Obviously the tickets on the board are just an abstraction representing work. But it's easy to get obsessed with this abstraction. Instead of making our users' lives easier and adding valuable features to the product they use, we're just moving tickets across a virtual board, sprint after sprint.

I always think it's fascinating to hear the language people use to talk about a team's work. In standup, people will say they plan to "have that ticket moved over" today. The team's manager might talk about how "good the board looks" today. In a retrospective meeting at the end of a sprint, the team might talk positively about how quickly tickets were "moving across the board" during that sprint.

The people on the team actually doing the work know they're doing well when they've moved a ticket from one column to a column to the right of that column. This is what they optimize for: efficient ticket-moving.

The necessary work of software engineering that doesn't have a ticket on the board feels downward pressure. A thorough code review for one ticket takes ticket-moving time away from the reviewer. If there are issues to be corrected, then the ticket being reviewed is stalled in its own rightward journey.

QA people on the team are in a difficult position of doing their quality assurance on tickets that are just to the left of the ticket's final destination--the place we all want it to be.

The whole team is incentivized to make sure all the tickets on the board are in the right-most column on the final day of the sprint. As in Joel's anecdote above, bugs found later merely become new tickets to move from left-to-right in a future sprint. Long-term concerns like sound architecture don't have a place on the board. 

When a team judges its effectiveness based on the movement of virtual tickets from one status to another, it can lose sight of the big picture. Who is ultimately benefiting from these ticket movements? Why are we moving them exactly? Where do they come from?

I think it's important that teams talk about their work, at least occasionally, without mentioning tickets. What are we accomplishing at a higher level? What are our users saying about our work? How is the business that pays our salaries benefiting from our work?

Surely we're not just movin' tickets.

Vision

Vision is so important in software development. Without the engineers understanding the overall vision, they can't resolve ambiguity in their daily work without consulting someone who holds the vision.

If the engineers don't understand why they're doing any of these things, then they can't fill in the gaps logically. They can't suggest improvements, improvise, or have confidence that they're moving the organization closer to the vision. Teammates talk past each other. One person has more of the vision than another, but doesn't know that. Misunderstandings are common. The track being laid from each end doesn't meet up in the middle.

Every little bit of vision transmission compounds in value. The decisions we make today form the foundation for work that comes later. A misunderstanding in vision today requires re-work tomorrow, a week from now, a month from now.

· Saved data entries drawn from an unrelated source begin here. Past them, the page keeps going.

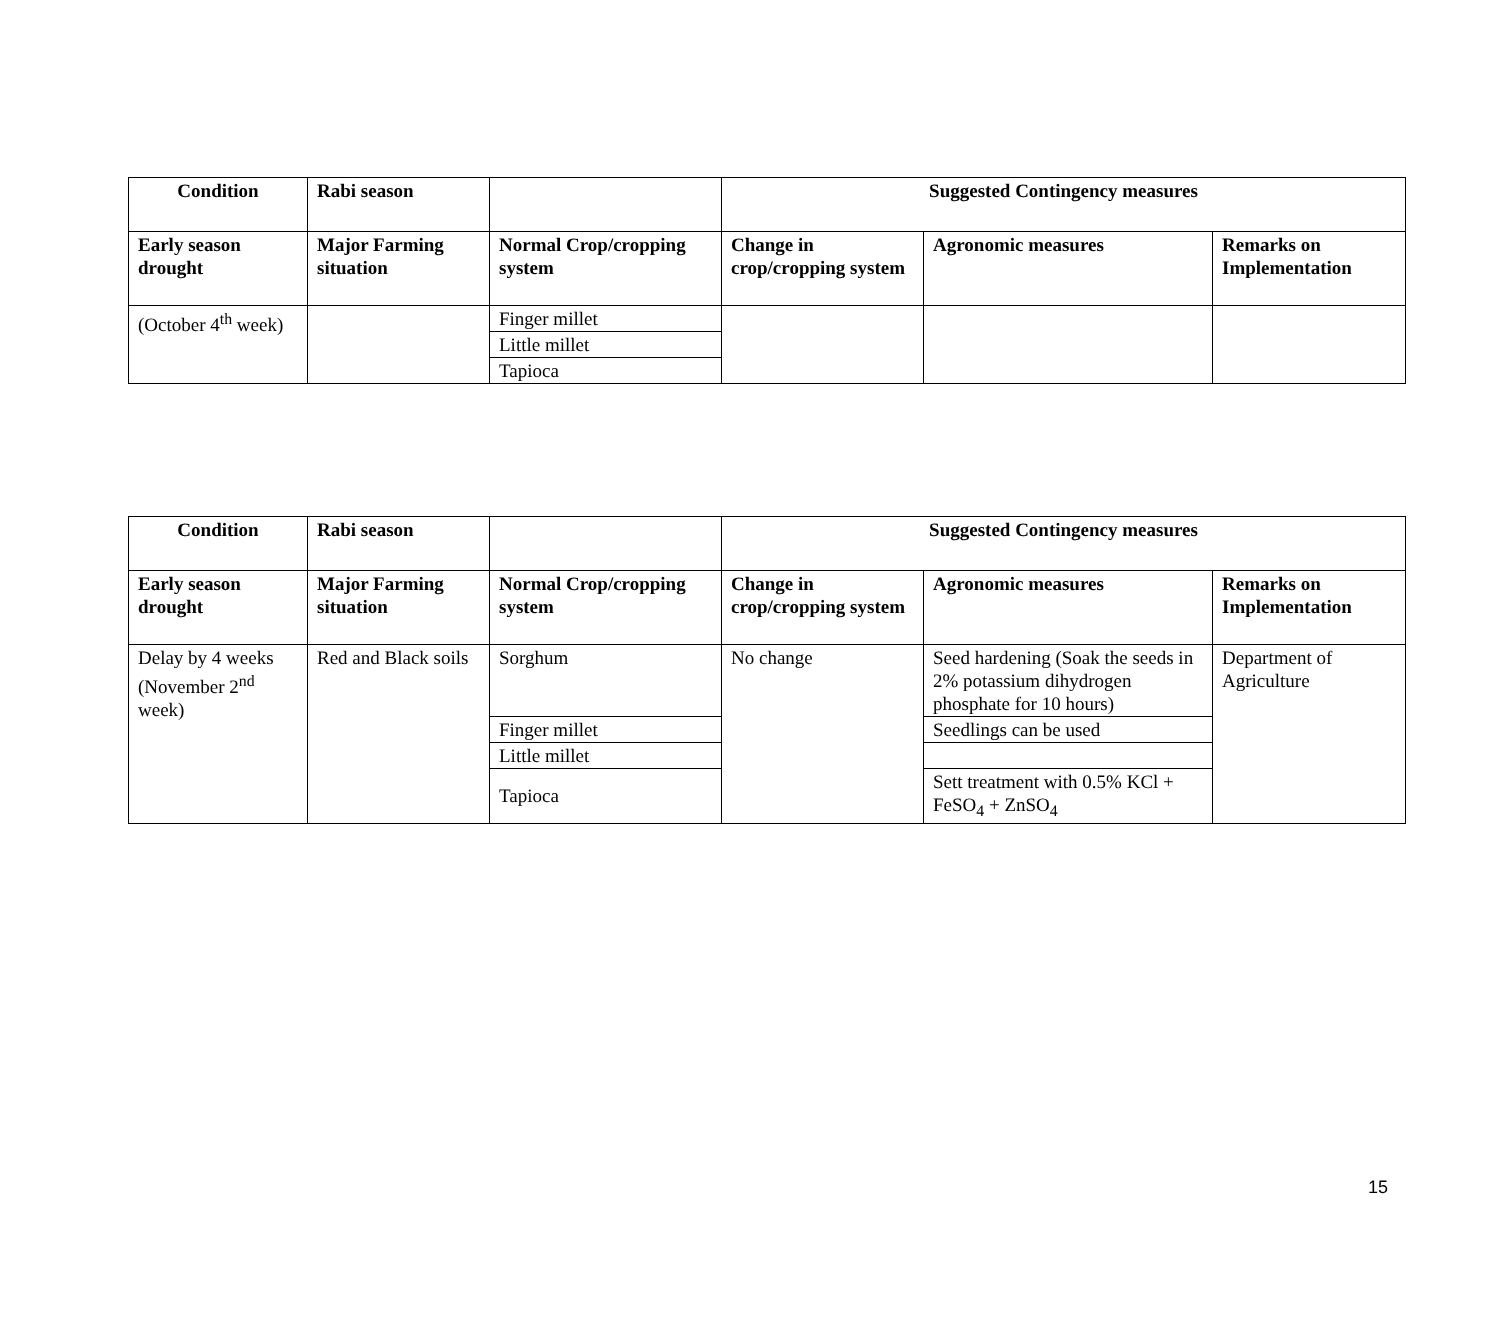| Condition | Rabi season | | Suggested Contingency measures | | |
| --- | --- | --- | --- | --- | --- |
| Early season drought | Major Farming situation | Normal Crop/cropping system | Change in crop/cropping system | Agronomic measures | Remarks on Implementation |
| (October 4<sup>th</sup> week) | | Finger millet | | | |
| | | Little millet | | | |
| | | Tapioca | | | |
| Condition | Rabi season | | Suggested Contingency measures | | |
| --- | --- | --- | --- | --- | --- |
| Early season drought | Major Farming situation | Normal Crop/cropping system | Change in crop/cropping system | Agronomic measures | Remarks on Implementation |
| Delay by 4 weeks (November 2<sup>nd</sup> week) | Red and Black soils | Sorghum | No change | Seed hardening (Soak the seeds in 2% potassium dihydrogen phosphate for 10 hours) | Department of Agriculture |
| | | Finger millet | | Seedlings can be used | |
| | | Little millet | | | |
| | | Tapioca | | Sett treatment with 0.5% KCl + FeSO<sub>4</sub> + ZnSO<sub>4</sub> | |
15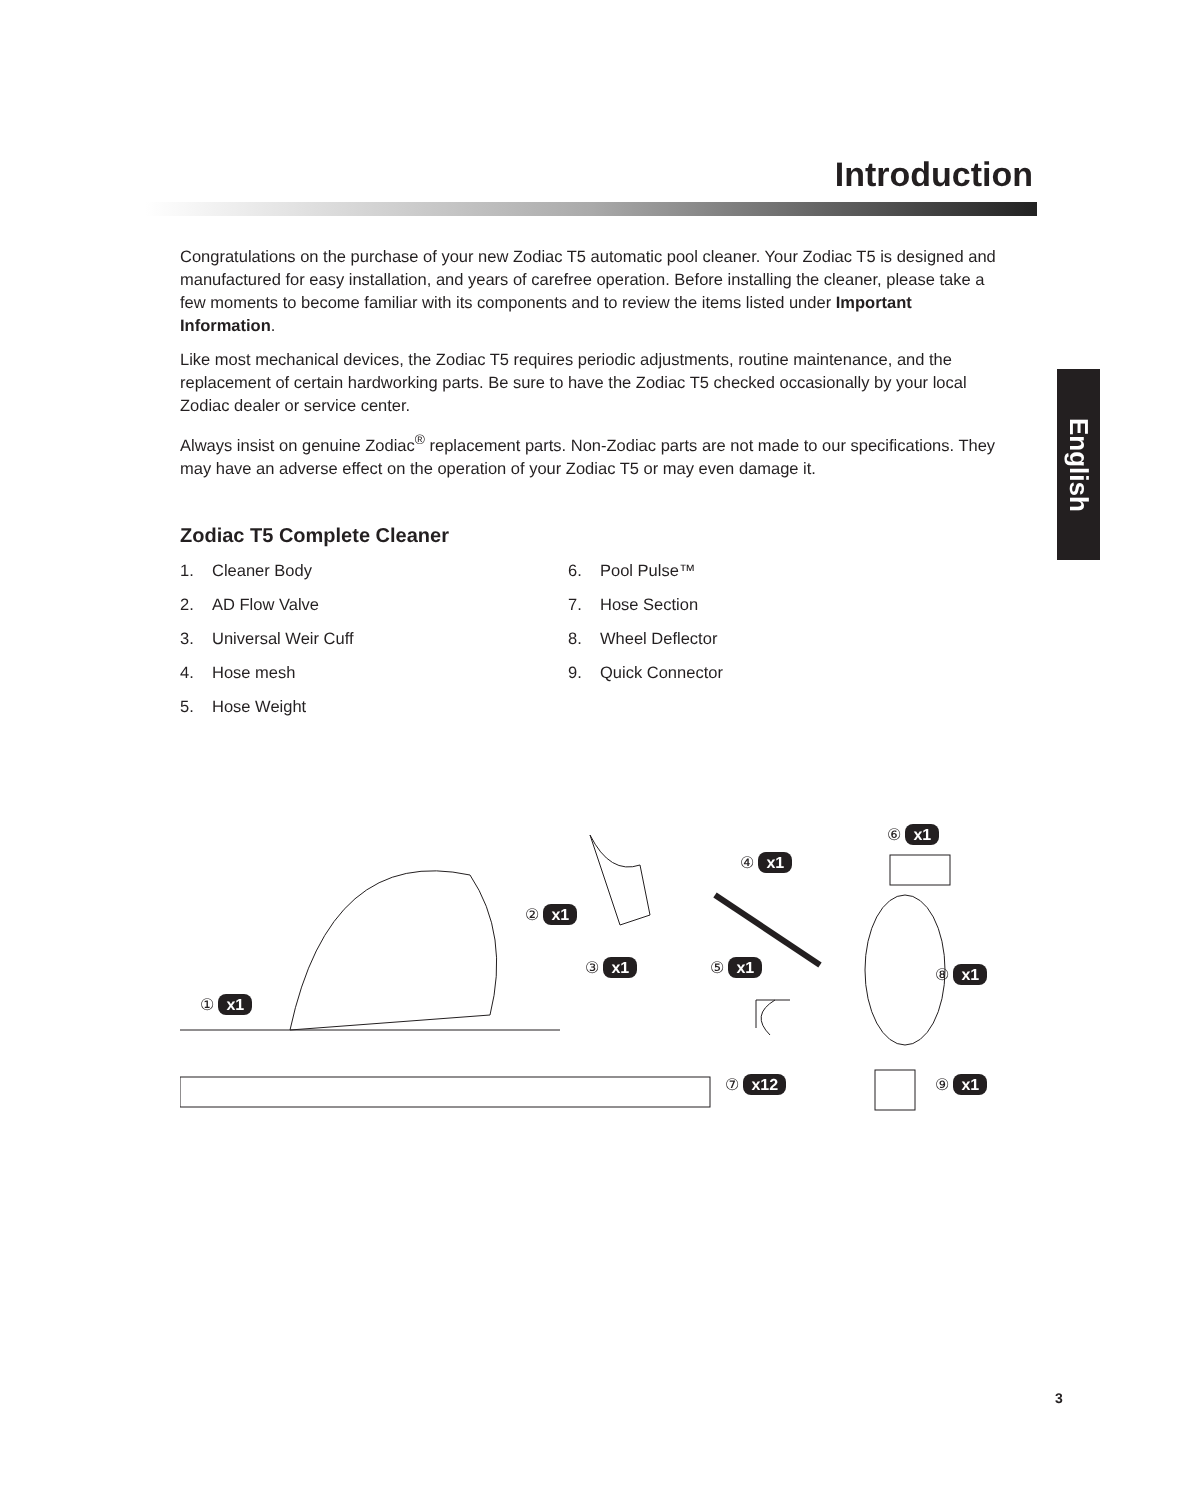Introduction
English
Congratulations on the purchase of your new Zodiac T5 automatic pool cleaner. Your Zodiac T5 is designed and manufactured for easy installation, and years of carefree operation. Before installing the cleaner, please take a few moments to become familiar with its components and to review the items listed under Important Information.
Like most mechanical devices, the Zodiac T5 requires periodic adjustments, routine maintenance, and the replacement of certain hardworking parts. Be sure to have the Zodiac T5 checked occasionally by your local Zodiac dealer or service center.
Always insist on genuine Zodiac<sup>®</sup> replacement parts. Non-Zodiac parts are not made to our specifications. They may have an adverse effect on the operation of your Zodiac T5 or may even damage it.
Zodiac T5 Complete Cleaner
1. Cleaner Body
2. AD Flow Valve
3. Universal Weir Cuff
4. Hose mesh
5. Hose Weight
6. Pool Pulse™
7. Hose Section
8. Wheel Deflector
9. Quick Connector
① x1
② x1
③ x1
④ x1
⑤ x1
⑥ x1
⑦ x12
⑧ x1
⑨ x1
3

One of the things that can get left behind in the just-in-time fashion of Agile sprints is that the team can get lost in the weeds. We have to remember that we're building toward a significant milestone of some kind for the business, not just a random sequence of tasks.

It's difficult when backlog items are being entered by one person or a small group of people separate from the engineers and QAs who will be actually building and testing the stuff. They get queued up and drip-fed every two weeks to the broader team. But often there's no shared context transmitted to the whole team about what broad goal we're doing all these tasks for.

Sprint goals are tricky to set. But if a team can't ever seem to define a clear sprint goal, that's almost certainly a sign that the team is lacking a vision.

People like to make fun of heavyweight methodologies like SAFe, but doing a Program Increment Planning event--although tedious--sure does get everyone on the same page with a shared vision for the next few months of work.

Most of us are not working on the Manhattan Project--the end goal should not be obscured from the individuals making the parts. In fact, the end goal should be so clear to everyone that any person on the team could describe it clearly in their own words.